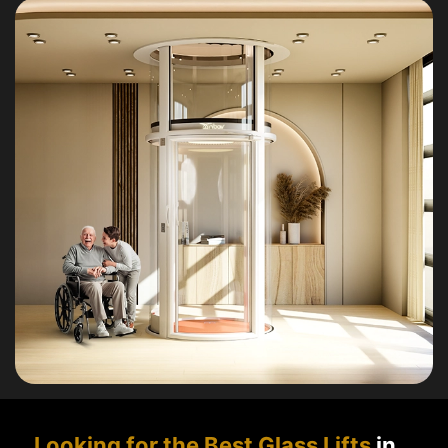
Looking for the Best Glass Lifts
in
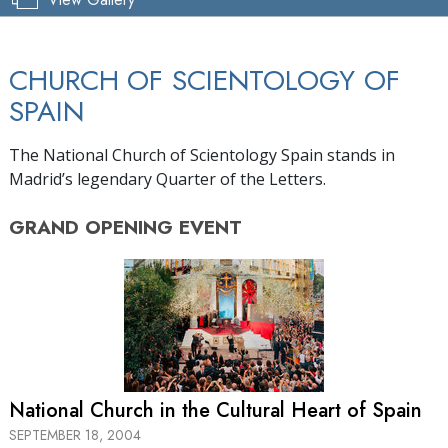
CHURCH OF SCIENTOLOGY OF
SPAIN
The National Church of Scientology Spain stands in
Madrid’s legendary Quarter of the Letters.
GRAND OPENING
EVENT
National Church in the Cultural Heart of Spain
SEPTEMBER 18, 2004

◇ ◇ ◇ ◇ ◇ ◇ ◇

Pick out every line above that contains the word "National", and copy each one.

◆ **Task result**
The National Church of Scientology Spain stands in
National Church in the Cultural Heart of Spain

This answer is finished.